Es klingt und fühlt sich an wie Vinyl, ist aber besser für die Umwelt“, sagt Harm Theunisse von Symcon B.V., einem der beteiligten Unternehmen. Den Firmen geht es nicht nur darum, PVC bei der Herstellung durch haltbarere, weniger schädliche und zu 100 % recycelbare Alternativen zu ersetzen. Für Green Vinyl wurde auch ein sauberes, energiesparendes Spritzgussverfahren entwickelt, das das traditionelle Pressen ersetzt. All das ist Teil des erklärten Ziels, „das vertraute Gefühl einer Vinylplatte zu schaffen und zu erhalten, aber mit neuen Materialien und Herstellungsprozessen“. 

Das britische Unternehmen Evolution Music geht noch einen Schritt weiter – mit der weltweit ersten LP aus Biokunststoff. Während das Herstellungsverfahren und die technischen Anlagen die gleichen bleiben, besteht die Schallplatte aus einem aus Zuckerrohr gewonnenen Öko-Kunststoff. Und es geht nicht nur um die Schallplatte selbst, sondern auch um „menschen- und planetenfreundliche Verpackungs- und Vertriebslösungen“, ein entscheidender Teil ihres erklärten Ziels, „ein einfach positives Produkt“ zu schaffen, „das die Entwicklung der Musikindustrie zu einer umweltfreundlichen und sozial verantwortlichen Branche vorantreibt“.

Dann gibt es da noch das jüngste Projekt von Evolution Music mit Bye Bye Plastic und eine weitere bahnbrechende Entwicklung – die weltweit erste von Bakterien hergestellte Schallplatte. Das für diese Schallplatten verwendete Biopolymer, das vollständig von Mikroorganismen durch bakterielle Fermentation hergestellt wird, ist ein äußerst neuartiges Material. Das Endprodukt, das zur PHA-Familie gehört, ist vollständig umweltverträglich, kompostierbar und in jeder Umgebung biologisch abbaubar. Die Skalierbarkeit ist nach wie vor gewährleistet, da für die Schallplatten dieselbe Produktionsinfrastruktur wie für herkömmliche Vinylpressungen verwendet wird.
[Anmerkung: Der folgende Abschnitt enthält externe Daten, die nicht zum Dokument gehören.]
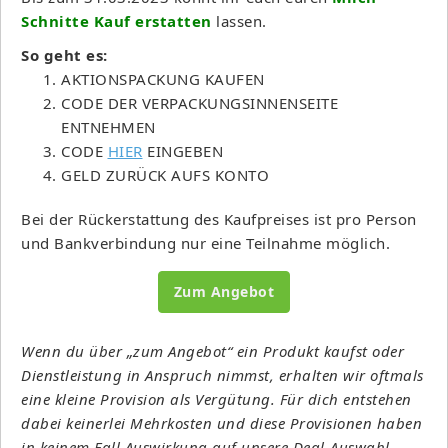
Schnitte Kauf erstatten
lassen.
So geht es:
AKTIONS­PACKUNG KAUFEN
CODE DER VERPACKUNGS­INNENSEITE
ENTNEHMEN
CODE
HIER
EINGEBEN
GELD ZURÜCK AUFS KONTO
Bei der Rückerstattung des Kaufpreises ist pro Person
und Bankverbindung nur eine Teilnahme möglich.
Zum Angebot
Wenn du über „zum Angebot“ ein Produkt kaufst oder
Dienstleistung in Anspruch nimmst, erhalten wir oftmals
eine kleine Provision als Vergütung. Für dich entstehen
dabei keinerlei Mehrkosten und diese Provisionen haben
in keinem Fall Auswirkung auf unsere Deal-Auswahl.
Kredit Foto : Toni Villen beim Amsterdam Dance Event

Discomaton, ein kleines französisches Unternehmen, hat sich zum Ziel gesetzt, das Problem der „Überpressung“ zu lösen, als zu hoher hergestellter Stückzahlen. Sie stellen Vinyl pro Stück her, ohne Lagerbestände, so dass Künstler*innen und Labels nur das pressen, was sie brauchen. Das Vinyl ist außerdem individuell anpassbar: Farben, Form und Design können genau nach ihren Vorgaben hergestellt werden, ebenso wie die Cover und Inlays. Außerdem beträgt die durchschnittliche Produktionszeit nur zwei Wochen, was bedeutet, dass eine physische Veröffentlichung für spontane Releases auch möglich ist.

Kreativität und Innovation war schon immer Teil der Musikindustrie. Was bislang vor allem für Künstler*innen galt, schlägt langsam auch auf die Produktion von Tonträgern durch. Die Zeit für Veränderung ist gekommen.